Saturday, September 9th, 2006

Michael C. LaBarbera analyzes The Biology of B-Movie Monsters, starting with scaling:

  • The magnitude of surface tension forces is proportional to the wetted perimeter (a length); a water strider needs long feet, not big feet, to skate on the surface of a pond.
  • Adhesive forces are proportional to contact areas; geckos need broad, flat feet covered with millions of tiny setae to walk on the ceiling.
  • Gravitational or inertial forces are proportional to volume (assuming that density is constant); a bird that flies into a window may break its neck, but a fly that flies into a window will bounce without injury.

More:

The same dependence on different aspects of geometry holds for functional relationships. The forces that can be produced by a muscle or the strength of a bone are in each case proportional to their cross-sectional areas; the weight of an animal is proportional to its volume.

Physiological relationships are not exempt. The rate at which oxygen can be extracted from the air is proportional to the surface area of the lungs; the rate at which food is digested and absorbed to the surface area of the gut; the rate at which heat is lost to the surface area of the body: but the rate at which oxygen or food must be supplied or the rate at which heat is produced is proportional to the mass (i.e., volume) of the animal. If an animal performs well at any given size, size change alone implies that these related functions must change at different rates, since their underlying geometric bases change at different rates; if the animal is to be functional at the changed size, either functional relations must change or shape must change. Monster movies have extensively explored these scaling relationships, albeit usually incorrectly; knowing the true relationships often puts the entire movie into a new light.

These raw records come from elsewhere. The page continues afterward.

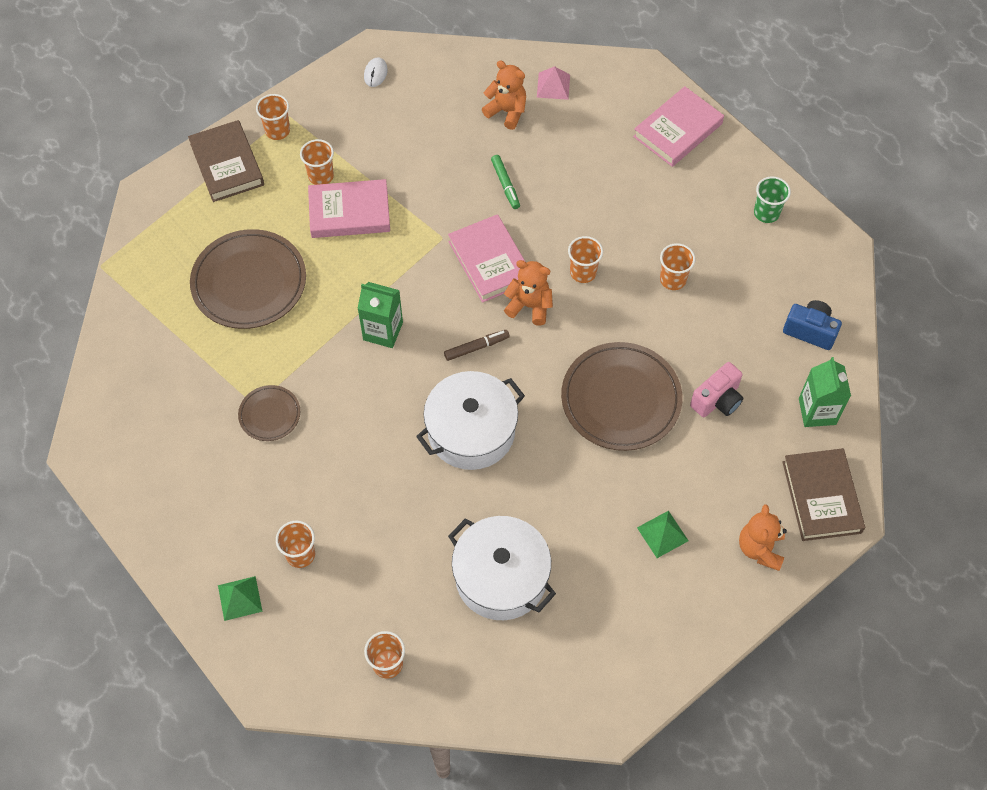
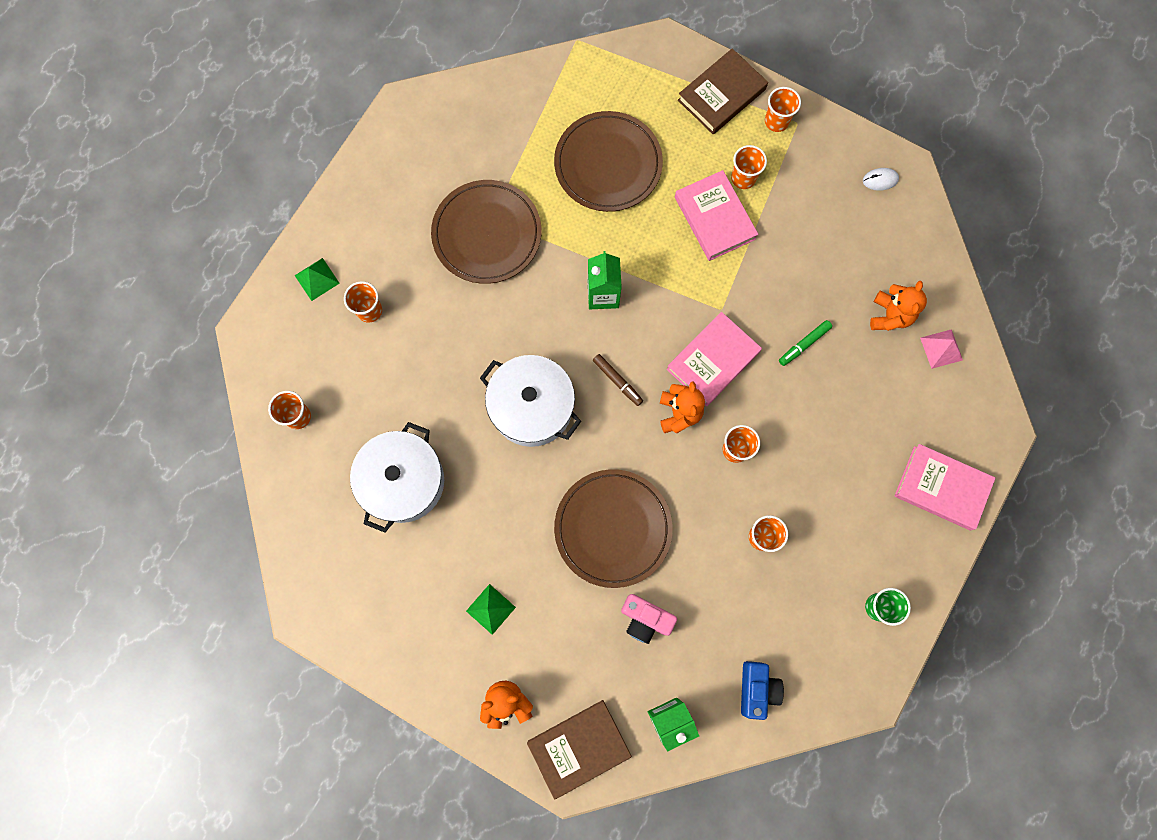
camera: 70 degrees right, 15 degrees up
(269, 415) = (487, 234): brown plate -> brown plate, size x1.95

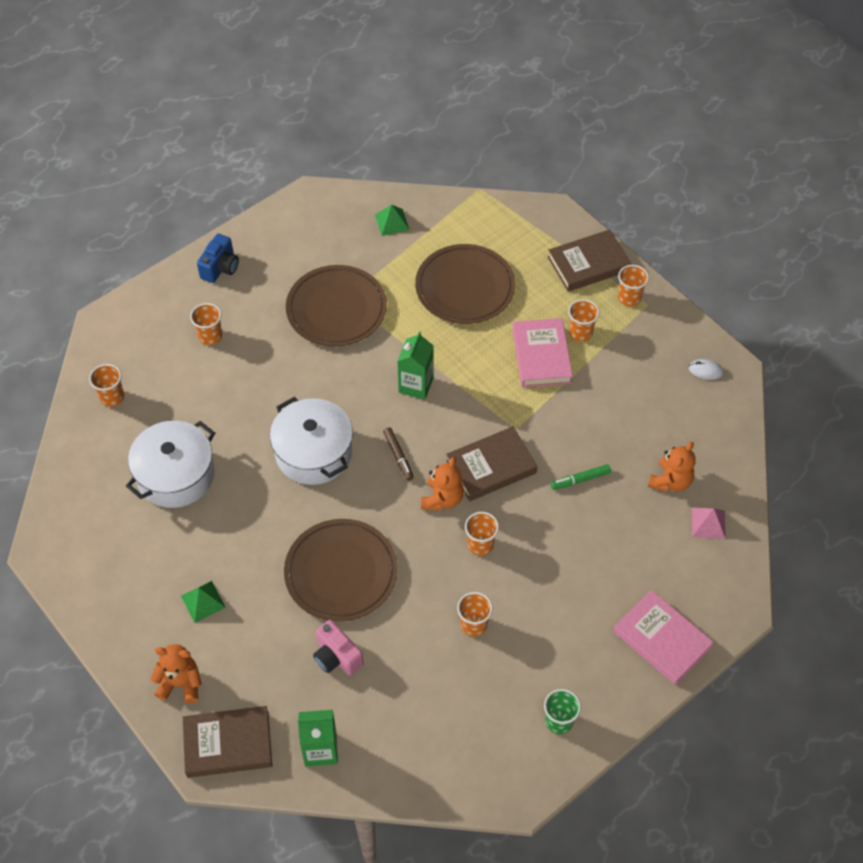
camera: 20 degrees right, 20 degrees down
(317, 279) = (178, 300): green pyramid -> green pyramid (392, 222)
(712, 360) = (491, 466): pink book -> brown book
(756, 689) = (413, 752): blue camera -> blue camera (220, 268)

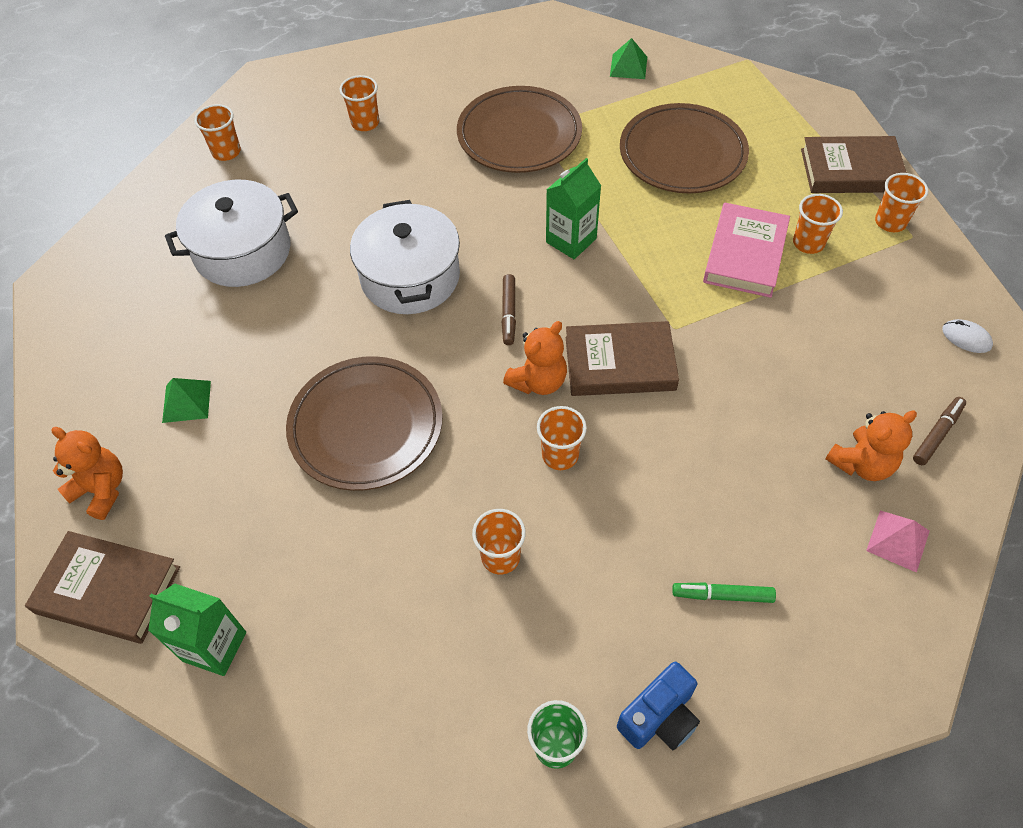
camera: 25 degrees right, 0 degrees up
(220, 268) = (415, 61): blue camera -> blue camera (659, 717)
(337, 657) = (303, 530): pink camera -> none
(580, 480) = (733, 419): green marker -> green marker (723, 595)
(662, 639) = (762, 684): pink book -> none
(709, 445) = (937, 434): none -> brown marker

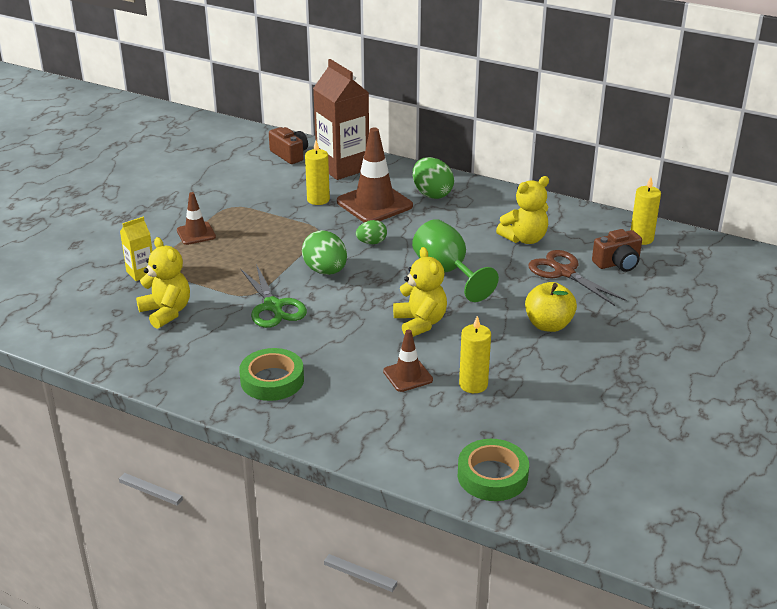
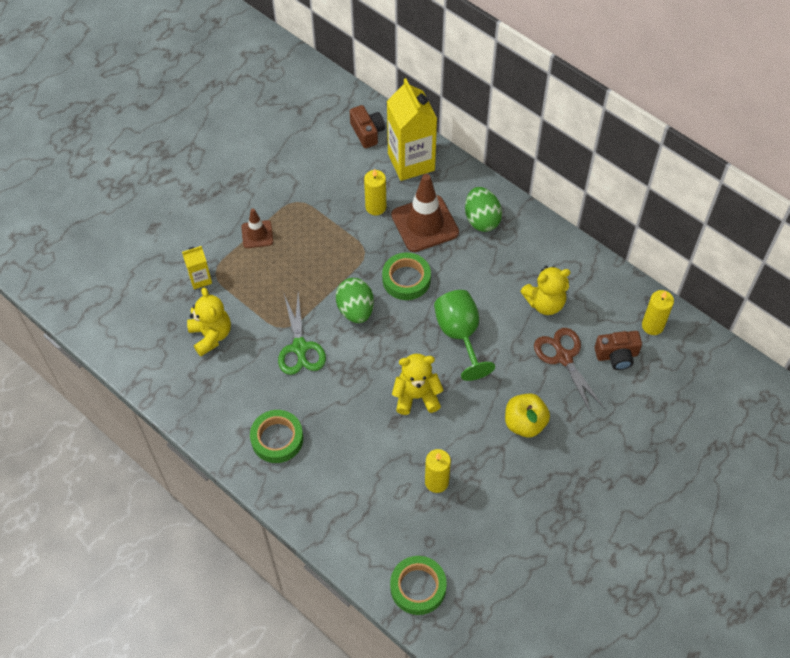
camera: 15 degrees right, 25 degrees up
(342, 167) = (411, 162): brown carton -> yellow carton
(371, 242) = (406, 279): green egg -> green tape
(408, 376) = (386, 459): brown traffic cone -> none
(420, 323) = (416, 396): yellow teddy bear -> yellow teddy bear turned 90 degrees counterclockwise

It’s a lengthy piece. I’ll leave you with one passage on The Incredible Shrinking Man:

Because of these relatively larger surface areas, he’ll be losing water at a proportionally larger rate, so he’ll have to drink a lot, too. We see him drink once in the movie — he dips his hand into a puddle and sips from his cupped palm. The image is unremarkable and natural, but unfortunately wrong for his dimensions: at his size surface tension becomes a force comparable to gravity. More likely, he’d immerse his hand in the pool and withdraw it coated with a drop of water the size of his head. When he put his lips to the drop, the surface tension would force the drop down his throat whether or not he chooses to swallow.